The recession has been over for years and unemployment has fallen below 5%. Consumers should be feeling pretty good, right?
A new survey from Prosper Marketplace paints a different picture.
Prosper Marketplace's latest Financial Wellness Study, which examines personal finance in America, found nearly 60% of Americans lack the financial freedom to enjoy life.
At a time when consumers should be bulking up their savings accounts, adding to their retirement portfolios, and planning a vacation here and there, only 29% said they feel they are in control of their finances.
It gets worse. Nearly 50% said they are living paycheck to paycheck. More than 50% said they could not absorb a financial shock.
Older consumers struggle most
Even more troubling is the fact that Americans over 55, who should be getting ready for their retirement years, are those most likely to say they are financially insecure. Fifty-nine percent of those 55 and older say they are not confident in their ability to handle an unexpected financial setback.
Consumers haven't been able to put much money away in savings. More than half said they have less than $5,000 in either checking or savings accounts. More than one third have been unable to save $1,000.
In addition to lacking a financial cushion, most consumers are running up debt. Sixty percent of consumers say they have credit card debt and two thirds can't pay the balance off each month.
But the survey contains at least one bright spot. Most consumers say getting out of debt is a major goal for 2016.
In fact, debt relief ranked as a top priority, followed closely by making consistent progress toward paying off debt.
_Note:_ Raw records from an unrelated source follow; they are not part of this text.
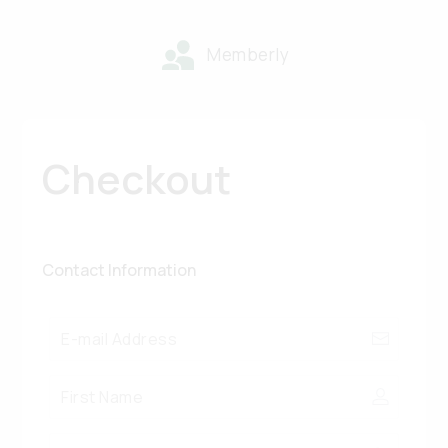
Memberly
Checkout
Contact Information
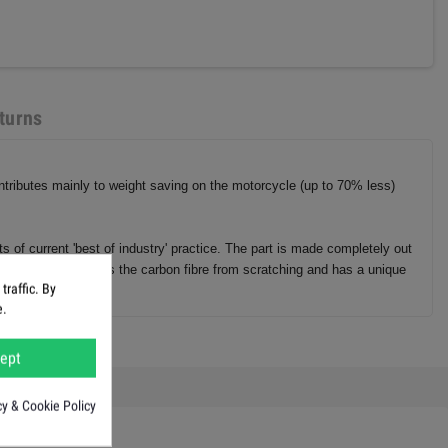
turns
ontributes mainly to weight saving on the motorcycle (up to 70% less)
 of current 'best of industry' practice. The part is made completely out
ce, but also protects the carbon fibre from scratching and has a unique
raffic. By
e.
ept
cy & Cookie Policy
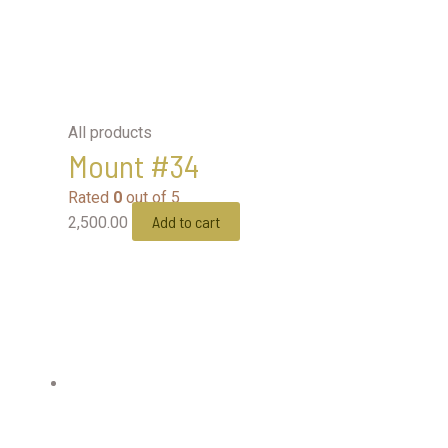
All products
Mount #34
Rated
0
out of 5
Add to cart
2,500.00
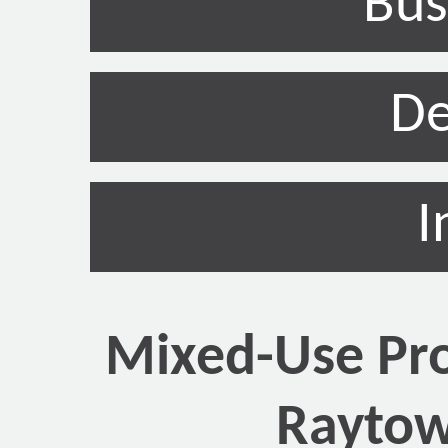
Bus
De
I
Mixed-Use Pro
Raytow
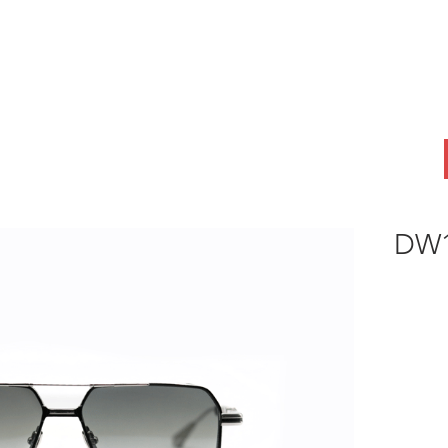
ABOUT
OEM
PRODUCTS
ODM
AI Lab
NEWS & INSIG
DW1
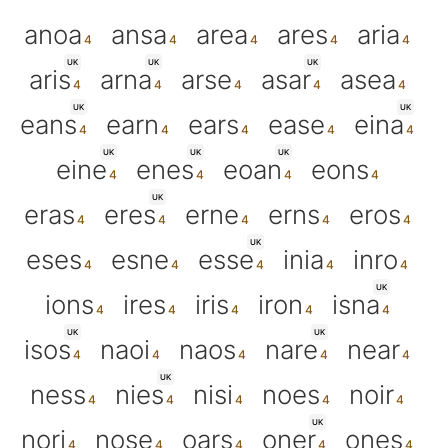
anoa
ansa
area
ares
aria
UK
UK
UK
aris
arna
arse
asar
asea
UK
UK
eans
earn
ears
ease
eina
UK
UK
UK
eine
enes
eoan
eons
UK
eras
eres
erne
erns
eros
UK
eses
esne
esse
inia
inro
UK
ions
ires
iris
iron
isna
UK
UK
isos
naoi
naos
nare
near
UK
ness
nies
nisi
noes
noir
UK
nori
nose
oars
oner
ones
When asked what they will do to better manage their finances, 38% said they currently have a financial plan for themselves; another 23% claim to be making financial plans in 2016.
Only 30% of consumers say they currently contribute to their retirement plans, but an additional 28% said they will be doing so in the near future.
“Our research is consistent with our impression of the financial well-being of the average American: while our national economy may have pulled out of the depths of the recession, the after-effects are still being felt, with many Americans still struggling to get ahead financially,” said Aaron Vermut, CEO of Prosper Marketplace.
Interestingly, the research found that Millennials appear to be in better financial position than older consumers. They are also more likely to use technology tools to help them plan and manage their finances.
Sixty-five percent said they are currently using technology to improve their financial well-being, with 84% of that group saying it makes them feel more in control of their finances.